Why it's a fun signal

Hermes Agent has always leaned open-source and self-hosted, and this is the ecosystem doing what it does best: taking an autonomous agent and giving it a presence on your desk. It sits right alongside the deep dive on Hermes Agent as an autonomous coding assistant and the agent's local-first, privacy-minded architecture — the pet only ever sees audio over a private tailnet and the HTTP API listens on 127.0.0.1 with no auth.

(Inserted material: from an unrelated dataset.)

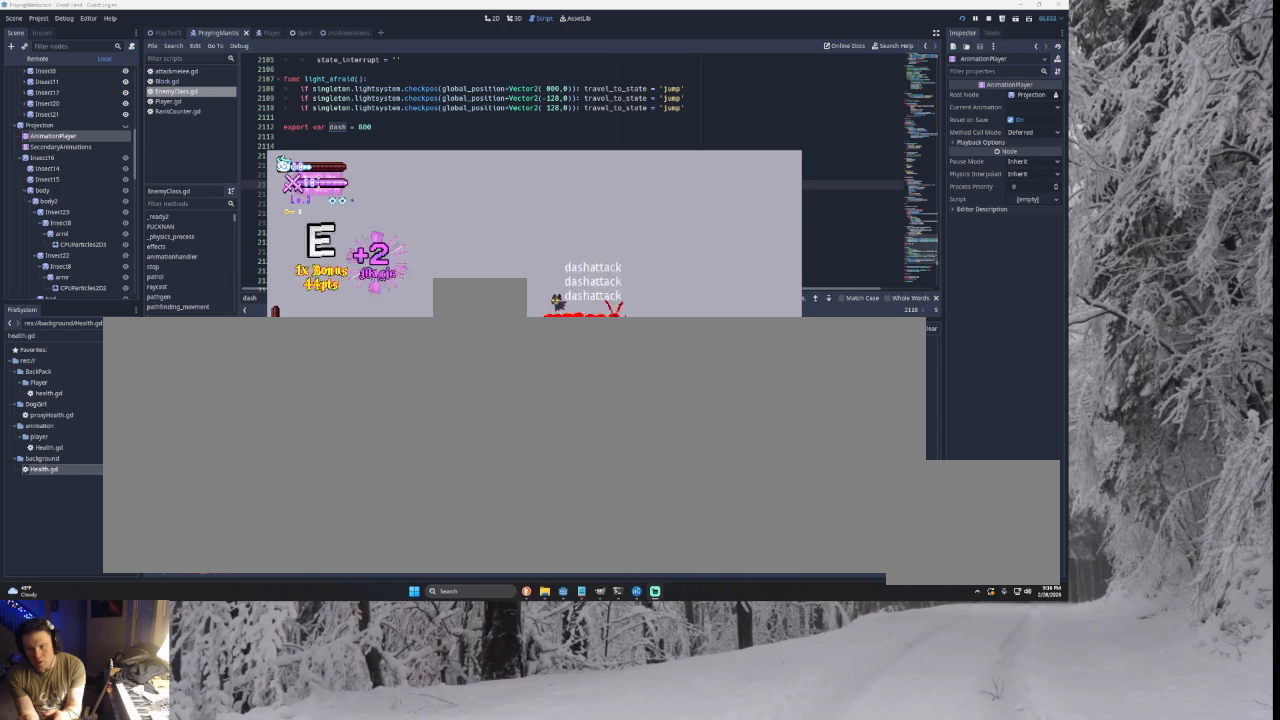
{"buttons": [], "left_stick": "right", "right_stick": "center", "events": [[100, "TRIANGLE", "down"], [233, "R2", "down"], [267, "TRIANGLE", "up"], [367, "R2", "up"], [433, "left_stick", "right"]]}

The author lists honest limitations: swapping in a different Live2D model requires code changes, lip sync is volume-driven rather than viseme-accurate, and mouse tracking via Tauri can vary across macOS versions. The bundled Sparkle model carries its own license (from booth.pm), separate from the project's MIT code license.

Who it's for

  • Hermes Agent users who want a visible, charming indicator that their remote agent is "talking."
  • Cron and health-check alerts — the author suggests it's useful for cron reminders and health checks, since those often fire TTS.
  • Anyone who likes ricing their setup — a desktop pet that literally speaks your agent's voice is about as personal as it gets.

It's early (the repo was created within the last week and has only a handful of stars), but it's a small, MIT-licensed, self-hosted example of the "agent as a presence" idea rather than "agent as a chatbot in a tab."

FAQ

Q1: Does the pet read out every chat reply?
No. Only the audio recordings your Hermes Agent generates through its text_to_speech tool get routed to the pet. Standard chat text replies are not spoken.

Q2: Is it safe to expose the pet to the internet?
The README advises against it. The local HTTP API listens on 127.0.0.1 with no auth; you're meant to reach it only over a private Tailscale tailnet, never the public internet.

Q3: Do I have to use the Sparkle model?
The pet currently ships with the Sparkle (火花) model, and swapping in a different Live2D model requires code changes. The bundled model also has its own separate license terms from the project's MIT code license.